Robert Kaplan published a provocative editorial in the Washington Post today (http://www.washingtonpost.com/wp-dyn/content/article/2008/12/16/AR2008121602480.html?nav=hcmoduletmv). He opines that the future role for the military will most certainly involve responding to humanitarian disasters like tsunamis and earthquakes with assistance. In fact he posits that international community will demand that the U.S. military be responsive:
"American military power is not going away. But instead of being in-your-face, it will lurk just over the horizon. And that will make all the difference. " He goes on to say: "As world population rises, and with vast urban areas with tottering infrastructures in the most environmentally and seismically fragile zones, the opportunities for U.S. military-led disaster relief will be legion. The American military remains a force for good, a fact that will become self-evident in the crises to come." However, "Yet American hegemony post-Iraq will be as changed as Britain's was after the Indian Mutiny. It will be a more benign and temperate version of what transpired in recent years. Henceforth, we will shape coalitions rather than act on our own." Kaplan's thoughts are framed by his view of America's decline, and here I am plucking out pieces that relate to the military.
Kaplan's linking of America's decline to the use of the military is perhaps the most provocative thought, among many other provocative thoughts, of this editorial. The military's view is that there is more than one instrument of national power. However recently it has become more than obvious that the military is the most-used, or at least the most-funded and therefore most robust instrument. Regardless of whether America's hegemony is waxing, waning or plateauing, could it be that more use of public diplomacy, the State Department and USAID will better legitimize the actions of the U.S. in the international public view?

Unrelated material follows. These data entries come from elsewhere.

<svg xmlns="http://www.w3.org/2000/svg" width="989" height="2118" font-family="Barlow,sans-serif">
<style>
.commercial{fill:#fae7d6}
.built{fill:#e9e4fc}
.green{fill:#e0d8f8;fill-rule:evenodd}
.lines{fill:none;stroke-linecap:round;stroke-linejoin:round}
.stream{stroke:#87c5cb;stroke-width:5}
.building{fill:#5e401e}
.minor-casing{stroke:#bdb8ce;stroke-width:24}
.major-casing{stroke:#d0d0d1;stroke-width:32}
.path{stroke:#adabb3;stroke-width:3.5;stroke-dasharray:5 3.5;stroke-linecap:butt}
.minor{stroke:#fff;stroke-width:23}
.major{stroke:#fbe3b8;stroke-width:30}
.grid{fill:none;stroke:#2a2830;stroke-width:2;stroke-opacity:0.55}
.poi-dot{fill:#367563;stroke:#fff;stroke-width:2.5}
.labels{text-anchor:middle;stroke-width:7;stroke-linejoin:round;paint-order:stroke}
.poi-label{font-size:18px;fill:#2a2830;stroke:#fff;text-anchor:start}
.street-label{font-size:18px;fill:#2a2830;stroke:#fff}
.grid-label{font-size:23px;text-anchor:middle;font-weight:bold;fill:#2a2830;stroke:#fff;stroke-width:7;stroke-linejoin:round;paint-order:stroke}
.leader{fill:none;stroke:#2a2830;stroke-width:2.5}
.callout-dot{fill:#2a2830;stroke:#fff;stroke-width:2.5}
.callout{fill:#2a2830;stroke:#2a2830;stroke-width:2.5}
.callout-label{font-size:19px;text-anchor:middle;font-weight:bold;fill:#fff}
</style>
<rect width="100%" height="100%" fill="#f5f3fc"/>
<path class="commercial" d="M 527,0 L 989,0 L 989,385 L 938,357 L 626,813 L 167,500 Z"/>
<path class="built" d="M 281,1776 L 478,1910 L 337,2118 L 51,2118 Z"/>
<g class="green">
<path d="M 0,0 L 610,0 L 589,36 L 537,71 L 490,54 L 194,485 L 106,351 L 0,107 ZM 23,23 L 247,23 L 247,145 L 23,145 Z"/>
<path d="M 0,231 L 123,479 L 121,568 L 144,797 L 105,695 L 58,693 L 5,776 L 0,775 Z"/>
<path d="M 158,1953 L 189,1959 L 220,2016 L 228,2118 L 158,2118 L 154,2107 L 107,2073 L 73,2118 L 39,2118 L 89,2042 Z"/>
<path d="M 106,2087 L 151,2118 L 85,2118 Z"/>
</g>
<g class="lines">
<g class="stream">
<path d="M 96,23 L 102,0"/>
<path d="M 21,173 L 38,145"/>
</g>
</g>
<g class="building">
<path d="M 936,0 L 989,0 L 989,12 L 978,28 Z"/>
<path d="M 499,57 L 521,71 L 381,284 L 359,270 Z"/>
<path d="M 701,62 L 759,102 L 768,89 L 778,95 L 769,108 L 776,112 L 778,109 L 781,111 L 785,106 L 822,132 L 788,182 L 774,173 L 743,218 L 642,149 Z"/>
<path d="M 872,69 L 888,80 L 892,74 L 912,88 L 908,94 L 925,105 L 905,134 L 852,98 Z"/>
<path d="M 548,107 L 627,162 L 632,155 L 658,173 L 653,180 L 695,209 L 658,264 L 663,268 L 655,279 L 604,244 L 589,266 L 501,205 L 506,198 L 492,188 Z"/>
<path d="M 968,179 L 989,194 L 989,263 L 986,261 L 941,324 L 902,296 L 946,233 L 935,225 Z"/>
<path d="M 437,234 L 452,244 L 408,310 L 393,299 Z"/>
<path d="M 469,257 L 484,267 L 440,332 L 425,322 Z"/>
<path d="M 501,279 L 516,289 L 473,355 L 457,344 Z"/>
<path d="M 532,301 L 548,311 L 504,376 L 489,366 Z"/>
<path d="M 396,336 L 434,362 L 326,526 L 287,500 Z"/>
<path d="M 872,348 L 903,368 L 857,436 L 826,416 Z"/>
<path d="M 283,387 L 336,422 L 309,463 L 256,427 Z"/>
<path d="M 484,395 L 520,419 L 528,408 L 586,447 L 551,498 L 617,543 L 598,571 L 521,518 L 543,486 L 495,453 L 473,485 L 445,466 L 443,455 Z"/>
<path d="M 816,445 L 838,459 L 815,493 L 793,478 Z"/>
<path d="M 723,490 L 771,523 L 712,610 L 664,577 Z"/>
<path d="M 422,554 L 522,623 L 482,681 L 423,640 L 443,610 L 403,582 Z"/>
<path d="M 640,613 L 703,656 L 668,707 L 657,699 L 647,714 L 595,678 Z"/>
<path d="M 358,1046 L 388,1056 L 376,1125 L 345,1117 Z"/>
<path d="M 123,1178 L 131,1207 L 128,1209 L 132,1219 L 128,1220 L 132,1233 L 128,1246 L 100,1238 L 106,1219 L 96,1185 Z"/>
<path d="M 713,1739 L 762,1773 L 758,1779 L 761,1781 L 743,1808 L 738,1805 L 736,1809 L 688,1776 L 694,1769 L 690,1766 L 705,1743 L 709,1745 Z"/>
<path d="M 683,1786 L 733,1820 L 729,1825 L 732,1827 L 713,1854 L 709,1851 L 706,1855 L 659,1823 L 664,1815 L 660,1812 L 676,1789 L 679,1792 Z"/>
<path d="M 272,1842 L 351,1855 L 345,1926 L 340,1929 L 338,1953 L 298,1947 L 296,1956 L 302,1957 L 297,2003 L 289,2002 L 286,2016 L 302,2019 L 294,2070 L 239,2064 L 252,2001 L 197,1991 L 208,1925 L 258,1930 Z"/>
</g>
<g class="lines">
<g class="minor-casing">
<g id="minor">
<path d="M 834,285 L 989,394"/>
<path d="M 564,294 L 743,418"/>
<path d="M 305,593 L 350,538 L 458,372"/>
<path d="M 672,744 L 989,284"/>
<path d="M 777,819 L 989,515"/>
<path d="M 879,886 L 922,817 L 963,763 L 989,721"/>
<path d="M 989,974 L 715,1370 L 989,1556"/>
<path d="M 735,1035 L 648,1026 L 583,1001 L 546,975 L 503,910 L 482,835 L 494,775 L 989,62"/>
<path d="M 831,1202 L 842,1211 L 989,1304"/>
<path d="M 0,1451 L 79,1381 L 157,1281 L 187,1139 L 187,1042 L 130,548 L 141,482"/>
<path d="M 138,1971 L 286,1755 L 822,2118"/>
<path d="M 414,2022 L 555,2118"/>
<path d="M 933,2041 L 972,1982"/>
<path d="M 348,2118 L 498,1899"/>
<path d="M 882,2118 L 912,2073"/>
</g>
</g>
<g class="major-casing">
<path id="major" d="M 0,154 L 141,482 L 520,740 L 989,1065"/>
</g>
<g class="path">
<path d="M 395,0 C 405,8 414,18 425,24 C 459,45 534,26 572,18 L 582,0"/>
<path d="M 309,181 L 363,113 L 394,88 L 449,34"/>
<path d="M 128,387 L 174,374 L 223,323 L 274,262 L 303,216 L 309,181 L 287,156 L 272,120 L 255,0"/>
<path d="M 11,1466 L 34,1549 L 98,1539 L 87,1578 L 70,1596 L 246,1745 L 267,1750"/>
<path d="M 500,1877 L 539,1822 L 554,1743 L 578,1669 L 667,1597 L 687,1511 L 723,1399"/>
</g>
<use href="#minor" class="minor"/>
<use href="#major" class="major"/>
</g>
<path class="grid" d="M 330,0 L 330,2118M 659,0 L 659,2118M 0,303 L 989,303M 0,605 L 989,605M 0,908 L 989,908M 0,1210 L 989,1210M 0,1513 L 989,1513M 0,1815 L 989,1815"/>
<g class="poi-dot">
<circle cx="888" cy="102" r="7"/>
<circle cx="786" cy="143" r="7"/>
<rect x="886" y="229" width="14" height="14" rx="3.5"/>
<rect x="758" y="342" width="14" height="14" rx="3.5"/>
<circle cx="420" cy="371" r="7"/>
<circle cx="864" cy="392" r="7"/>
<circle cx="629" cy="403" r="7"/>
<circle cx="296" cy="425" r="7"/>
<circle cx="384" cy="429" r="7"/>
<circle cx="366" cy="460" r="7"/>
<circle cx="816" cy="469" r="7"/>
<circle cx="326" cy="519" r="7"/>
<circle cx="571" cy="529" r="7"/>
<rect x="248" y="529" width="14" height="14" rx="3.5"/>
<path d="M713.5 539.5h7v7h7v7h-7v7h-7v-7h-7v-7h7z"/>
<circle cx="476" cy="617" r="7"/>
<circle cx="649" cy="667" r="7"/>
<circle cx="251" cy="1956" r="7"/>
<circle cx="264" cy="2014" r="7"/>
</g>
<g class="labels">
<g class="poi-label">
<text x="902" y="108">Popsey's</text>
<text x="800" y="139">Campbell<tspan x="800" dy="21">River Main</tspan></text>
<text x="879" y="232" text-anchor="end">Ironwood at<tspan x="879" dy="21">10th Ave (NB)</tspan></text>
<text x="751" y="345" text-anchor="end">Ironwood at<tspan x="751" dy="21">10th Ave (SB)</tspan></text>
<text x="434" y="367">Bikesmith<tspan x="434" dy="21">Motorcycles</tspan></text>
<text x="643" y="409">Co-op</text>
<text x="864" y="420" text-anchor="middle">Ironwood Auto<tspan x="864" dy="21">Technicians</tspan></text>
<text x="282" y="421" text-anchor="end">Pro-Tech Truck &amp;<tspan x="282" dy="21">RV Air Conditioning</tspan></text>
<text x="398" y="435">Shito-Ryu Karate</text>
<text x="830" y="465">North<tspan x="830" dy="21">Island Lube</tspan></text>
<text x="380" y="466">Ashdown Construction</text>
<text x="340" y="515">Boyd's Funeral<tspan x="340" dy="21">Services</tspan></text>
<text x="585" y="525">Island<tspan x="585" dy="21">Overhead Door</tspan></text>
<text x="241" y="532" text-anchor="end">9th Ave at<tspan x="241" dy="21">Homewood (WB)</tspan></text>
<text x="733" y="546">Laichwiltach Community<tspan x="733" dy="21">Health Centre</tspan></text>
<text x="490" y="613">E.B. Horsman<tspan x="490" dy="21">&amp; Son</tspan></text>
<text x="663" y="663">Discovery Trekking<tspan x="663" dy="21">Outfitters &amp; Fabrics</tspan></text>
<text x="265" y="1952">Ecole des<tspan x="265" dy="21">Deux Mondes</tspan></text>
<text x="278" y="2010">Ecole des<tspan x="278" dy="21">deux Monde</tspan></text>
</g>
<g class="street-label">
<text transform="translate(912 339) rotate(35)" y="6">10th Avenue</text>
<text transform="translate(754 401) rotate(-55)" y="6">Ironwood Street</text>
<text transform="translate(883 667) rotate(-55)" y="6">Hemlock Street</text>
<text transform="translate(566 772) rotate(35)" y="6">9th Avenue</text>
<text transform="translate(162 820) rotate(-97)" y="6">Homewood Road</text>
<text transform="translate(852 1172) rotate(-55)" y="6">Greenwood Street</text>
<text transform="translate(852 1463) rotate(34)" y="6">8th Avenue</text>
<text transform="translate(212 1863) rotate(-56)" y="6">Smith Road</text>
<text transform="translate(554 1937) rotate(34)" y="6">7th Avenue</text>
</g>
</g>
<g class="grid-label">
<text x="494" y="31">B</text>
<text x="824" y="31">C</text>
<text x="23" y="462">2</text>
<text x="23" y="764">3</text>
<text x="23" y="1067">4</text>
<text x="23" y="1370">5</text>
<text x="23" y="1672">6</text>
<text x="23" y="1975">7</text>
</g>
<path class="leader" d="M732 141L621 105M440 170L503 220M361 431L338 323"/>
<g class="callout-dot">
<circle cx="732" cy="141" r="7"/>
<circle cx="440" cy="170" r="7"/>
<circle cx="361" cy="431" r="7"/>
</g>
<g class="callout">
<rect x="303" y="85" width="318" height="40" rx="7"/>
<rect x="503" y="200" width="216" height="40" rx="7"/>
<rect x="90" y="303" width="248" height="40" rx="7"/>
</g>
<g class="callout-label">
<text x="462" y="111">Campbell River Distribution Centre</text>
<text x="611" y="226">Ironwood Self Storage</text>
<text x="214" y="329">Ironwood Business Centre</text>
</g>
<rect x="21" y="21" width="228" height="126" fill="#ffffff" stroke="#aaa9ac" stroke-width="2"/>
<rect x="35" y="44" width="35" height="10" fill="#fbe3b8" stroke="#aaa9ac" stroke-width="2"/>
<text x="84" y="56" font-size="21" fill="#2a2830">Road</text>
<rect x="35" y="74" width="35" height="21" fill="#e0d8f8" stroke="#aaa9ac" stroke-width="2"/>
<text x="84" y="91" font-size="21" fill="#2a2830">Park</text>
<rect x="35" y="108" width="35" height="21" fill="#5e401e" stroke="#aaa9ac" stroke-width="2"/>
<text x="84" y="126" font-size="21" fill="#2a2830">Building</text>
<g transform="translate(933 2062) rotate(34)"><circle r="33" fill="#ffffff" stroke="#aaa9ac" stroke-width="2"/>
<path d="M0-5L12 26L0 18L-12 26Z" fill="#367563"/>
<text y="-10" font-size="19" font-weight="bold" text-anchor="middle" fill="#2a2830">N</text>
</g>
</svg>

Although Kaplan most likely hits the nail on the head that international opinion will cry out for the U.S. military to respond to humanitarian disasters, what he doesn't address is the next logical question: Is it ethically, politically and logically appropriate for the U.S. military to get in to the humanitarian response business when there are many many other more experienced players? Maybe that's actually three questions, but three inter-related questions.

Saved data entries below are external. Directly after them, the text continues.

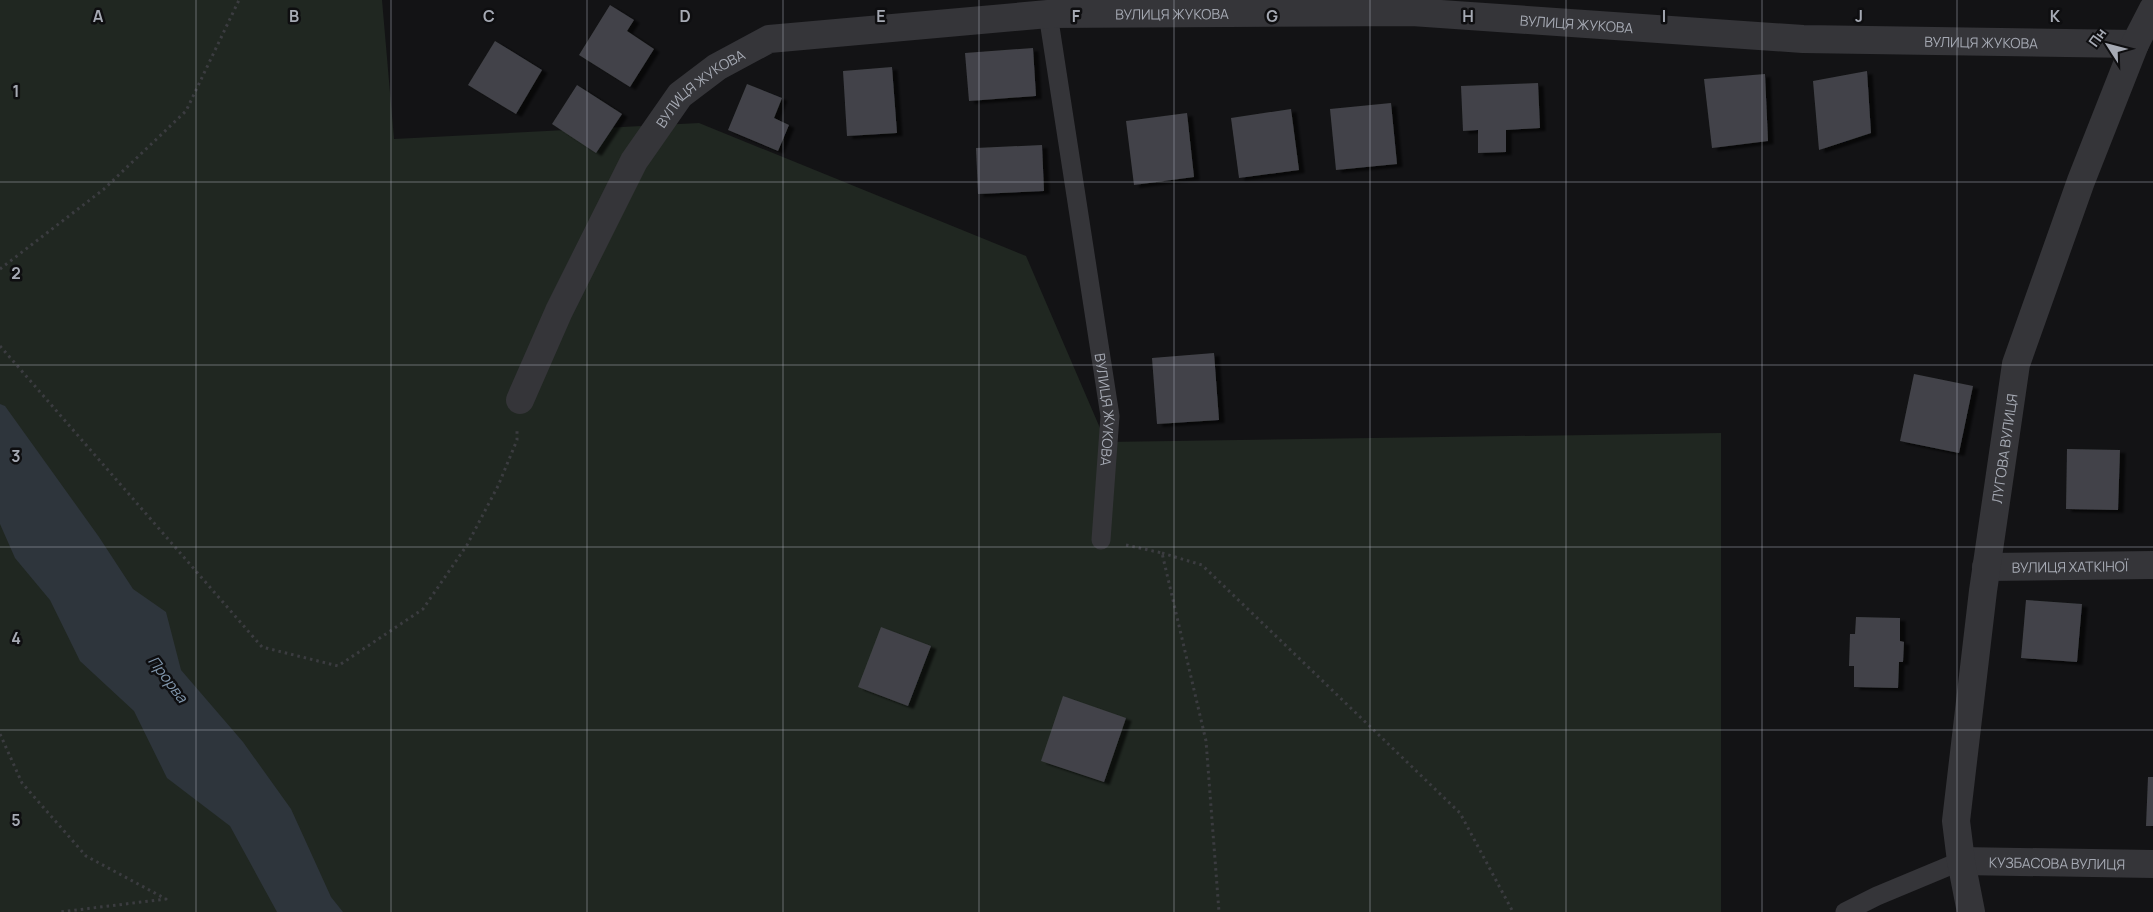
<svg xmlns="http://www.w3.org/2000/svg" width="2153" height="912" font-family="Manrope,sans-serif">
  <style>
    .green { fill: #202721 }
    .water { fill: #2e353c }
    .building { fill: #424348; filter: url(#shadow) }
    .lines { fill: none; stroke-linecap: round; stroke-linejoin: round }
    .path { stroke: #3b3c40; stroke-width: 3; stroke-dasharray: 2.5 4; stroke-linecap: butt }
    .service { stroke: #353539; stroke-width: 19 }
    .minor { stroke: #353539; stroke-width: 28 }
    .grid { fill: none; stroke: #a6aab4; stroke-width: 1; stroke-opacity: 0.55 }
    .labels { text-anchor: middle; dominant-baseline: central; stroke-width: 5; stroke-linejoin: round; paint-order: stroke }
    .street-label { font-size: 14px; fill: #a6aab4; stroke: #0e0e10 }
    .water-label { font-size: 15px; font-style: italic; fill: #8096ac; stroke: #0e0e10 }
    .grid-label { font-size: 16px; text-anchor: middle; font-weight: bold; fill: #a6aab4; stroke: #0e0e10; stroke-width: 5; stroke-linejoin: round; paint-order: stroke }
  </style>
  <defs>
    <filter id="shadow"><feDropShadow dx="5.5" dy="3" stdDeviation="1" flood-color="#0009"/></filter>
  </defs>
  <rect width="100%" height="100%" fill="#131315"/>
  <path class="green" d="M0 0H382L394 139 699 123 1026 256 1106 442 1721 433V912H0Z"/>
  <path class="water" d="M0 404 5 406 99 537 133 589 166 612 181 670 243 742 291 809 331 897 343 912H277L230 826 167 778 134 711 80 661 50 600 15 558 0 524Z"/>
  <g class="building">
    <path d="M610 5 634 20 627 31 654 49 630 87 579 55Z"/>
    <path d="M495 41 542 70 516 114 468 85Z"/>
    <path d="M1033 48 1036 96 969 101 965 53Z"/>
    <path d="M892 67 897 133 847 136 843 71Z"/>
    <path d="M1867 71 1871 133 1819 150 1813 81Z"/>
    <path d="M1765 74 1768 141 1712 148 1704 79Z"/>
    <path d="M1538 83 1540 128 1506 130V152L1478 153V130L1463 131 1461 86Z"/>
    <path d="M747 84 782 98 774 118 789 125 778 151 728 130Z"/>
    <path d="M577 85 622 114 596 153 552 124Z"/>
    <path d="M1391 103 1397 164 1336 170 1330 109Z"/>
    <path d="M1291 109 1299 170 1239 178 1231 118Z"/>
    <path d="M1187 113 1194 177 1134 185 1126 121Z"/>
    <path d="M1042 145 1044 191 978 194 976 148Z"/>
    <path d="M1214 353 1219 420 1157 424 1152 358Z"/>
    <path d="M1914 374 1973 386 1959 453 1900 441Z"/>
    <path d="M2067 449 2120 450 2118 510 2066 509Z"/>
    <path d="M2026 600 2082 604 2077 662 2021 658Z"/>
    <path d="M1856 617 1900 618V641L1904 642 1903 662H1899L1898 688 1854 687V666H1849L1850 634H1855Z"/>
    <path d="M881 627 931 646 908 706 858 687Z"/>
    <path d="M1063 696 1126 718 1104 782 1041 761Z"/>
    <path d="M2148 777H2153V826H2146Z"/>
  </g>
  <g class="lines">
    <g class="path">
      <path d="M0 269 104 189 186 111 239 0"/>
      <path d="M0 346 262 647 338 666 423 609 467 545 498 486 517 440V431"/>
      <path d="M1126 545 1162 553 1206 741 1219 912"/>
      <path d="M1162 553 1202 565 1460 813 1513 912"/>
      <path d="M0 734 22 783 86 856 166 899 60 912"/>
    </g>
    <g class="service">
      <path id="s1" d="M1048 14 1110 416 1101 540"/>
      <path d="M1845 912 1877 896 1961 861"/>
    </g>
    <g class="minor">
      <path id="s2" d="M520 400 559 311 634 161 680 95 717 67 769 39 1048 14 1412 12 1803 39 2135 44"/>
      <path id="s3" d="M1986 567 2153 565"/>
      <path id="s4" d="M1961 861 2153 864"/>
      <path id="s5" d="M1971 912 1961 861 1956 821 1983 591 2016 364 2081 181 2135 44 2153 9"/>
    </g>
  </g>
  <path class="grid" d="M196 0V912M391 0V912M587 0V912M783 0V912M979 0V912M1174 0V912M1370 0V912M1566 0V912M1762 0V912M1957 0V912M0 182H2153M0 365H2153M0 547H2153M0 730H2153"/>
  <g class="labels">
    <g class="street-label">
      <text stroke="none"><textPath href="#s2" startOffset="855">ВУЛИЦЯ ЖУКОВА</textPath></text>
      <text stroke="none"><textPath href="#s2" startOffset="1260">ВУЛИЦЯ ЖУКОВА</textPath></text>
      <text stroke="none"><textPath href="#s2" startOffset="1665">ВУЛИЦЯ ЖУКОВА</textPath></text>
      <text stroke="none"><textPath href="#s2" startOffset="365">ВУЛИЦЯ ЖУКОВА</textPath></text>
      <text stroke="none"><textPath href="#s1" startOffset="400">ВУЛИЦЯ ЖУКОВА</textPath></text>
      <text stroke="none"><textPath href="#s5" startOffset="468">ЛУГОВА ВУЛИЦЯ</textPath></text>
      <text stroke="none"><textPath href="#s3" startOffset="84">ВУЛИЦЯ ХАТКІНОЇ</textPath></text>
      <text stroke="none"><textPath href="#s4" startOffset="96">КУЗБАСОВА ВУЛИЦЯ</textPath></text>
    </g>
    <g class="water-label">
      <text transform="translate(168 679) rotate(53)">Прорва</text>
    </g>
  </g>
  <g class="grid-label">
    <text x="98" y="22">A</text>
    <text x="294" y="22">B</text>
    <text x="489" y="22">C</text>
    <text x="685" y="22">D</text>
    <text x="881" y="22">E</text>
    <text x="1076" y="22">F</text>
    <text x="1272" y="22">G</text>
    <text x="1468" y="22">H</text>
    <text x="1664" y="22">I</text>
    <text x="1859" y="22">J</text>
    <text x="2055" y="22">K</text>
    <text x="16" y="97">1</text>
    <text x="16" y="279">2</text>
    <text x="16" y="462">3</text>
    <text x="16" y="644">4</text>
    <text x="16" y="826">5</text>
  </g>
  <g transform="translate(2108 45) rotate(306)" stroke="#0e0e10" stroke-width="4" paint-order="stroke">
  <path d="M0-4L9 19L0 12L-9 19Z" fill="#a6aab4"/>
  <text y="-8" font-size="14" font-weight="bold" text-anchor="middle" fill="#a6aab4">Пн</text>
  </g>
</svg>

Perhaps the role of the U.S. military is better abridged to fighting wars? By rushing to comply with international opinion, do we lose legitimacy with the publics that we are trying to aid? Not every public is happy to be rescued by Americans or even people in uniform. Think of people who have been living in conflict zones for their whole lives--trust in a uniform might be lower than we expect. As we should have learned in Iraq, the rest of the world does not share our world view.
Further, could it be, as some argue using what ethicists call a distributive justice argument, that by using military capabilities to rescue other peoples we are taking away from our own?
These are important questions that we need to answer, and that we most likely will begin to answer, by trial and error.